=== Activity ===
Show the lines below where "female" occurs.

[[ Records supplied, beginning ]]

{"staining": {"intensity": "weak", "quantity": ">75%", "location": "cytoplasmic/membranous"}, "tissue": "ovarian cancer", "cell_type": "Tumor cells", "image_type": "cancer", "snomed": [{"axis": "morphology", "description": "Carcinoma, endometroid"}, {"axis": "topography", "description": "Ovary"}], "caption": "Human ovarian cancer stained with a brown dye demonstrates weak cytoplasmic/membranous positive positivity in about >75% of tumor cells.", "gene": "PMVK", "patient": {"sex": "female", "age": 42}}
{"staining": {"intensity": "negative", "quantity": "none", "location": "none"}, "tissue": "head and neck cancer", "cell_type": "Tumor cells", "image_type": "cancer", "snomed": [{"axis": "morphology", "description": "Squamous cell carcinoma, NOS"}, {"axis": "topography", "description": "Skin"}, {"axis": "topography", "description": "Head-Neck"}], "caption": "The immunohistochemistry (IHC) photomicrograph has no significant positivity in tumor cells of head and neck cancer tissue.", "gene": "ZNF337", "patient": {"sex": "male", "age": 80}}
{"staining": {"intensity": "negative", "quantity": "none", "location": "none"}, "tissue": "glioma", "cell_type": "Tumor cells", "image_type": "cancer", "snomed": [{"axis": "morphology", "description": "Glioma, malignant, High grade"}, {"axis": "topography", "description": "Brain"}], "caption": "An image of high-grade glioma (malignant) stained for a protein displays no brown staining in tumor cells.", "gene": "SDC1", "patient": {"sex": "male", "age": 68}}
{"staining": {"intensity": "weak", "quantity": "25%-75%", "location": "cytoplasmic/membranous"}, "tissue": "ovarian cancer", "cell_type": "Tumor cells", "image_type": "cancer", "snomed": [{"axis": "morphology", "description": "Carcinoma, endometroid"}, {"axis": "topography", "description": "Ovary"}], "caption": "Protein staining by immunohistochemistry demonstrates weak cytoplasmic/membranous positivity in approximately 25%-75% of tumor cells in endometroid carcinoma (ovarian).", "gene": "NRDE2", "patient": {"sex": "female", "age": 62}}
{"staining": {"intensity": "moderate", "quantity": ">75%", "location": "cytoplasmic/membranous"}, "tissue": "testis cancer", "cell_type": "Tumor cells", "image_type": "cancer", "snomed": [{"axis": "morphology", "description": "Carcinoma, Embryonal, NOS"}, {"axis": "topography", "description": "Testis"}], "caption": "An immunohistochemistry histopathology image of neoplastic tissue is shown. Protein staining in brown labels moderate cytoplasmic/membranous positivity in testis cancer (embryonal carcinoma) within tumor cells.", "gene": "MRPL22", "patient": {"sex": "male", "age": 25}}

[[ Records supplied, end ]]

=== Output of the exercise ===
{"staining": {"intensity": "weak", "quantity": ">75%", "location": "cytoplasmic/membranous"}, "tissue": "ovarian cancer", "cell_type": "Tumor cells", "image_type": "cancer", "snomed": [{"axis": "morphology", "description": "Carcinoma, endometroid"}, {"axis": "topography", "description": "Ovary"}], "caption": "Human ovarian cancer stained with a brown dye demonstrates weak cytoplasmic/membranous positive positivity in about >75% of tumor cells.", "gene": "PMVK", "patient": {"sex": "female", "age": 42}}
{"staining": {"intensity": "weak", "quantity": "25%-75%", "location": "cytoplasmic/membranous"}, "tissue": "ovarian cancer", "cell_type": "Tumor cells", "image_type": "cancer", "snomed": [{"axis": "morphology", "description": "Carcinoma, endometroid"}, {"axis": "topography", "description": "Ovary"}], "caption": "Protein staining by immunohistochemistry demonstrates weak cytoplasmic/membranous positivity in approximately 25%-75% of tumor cells in endometroid carcinoma (ovarian).", "gene": "NRDE2", "patient": {"sex": "female", "age": 62}}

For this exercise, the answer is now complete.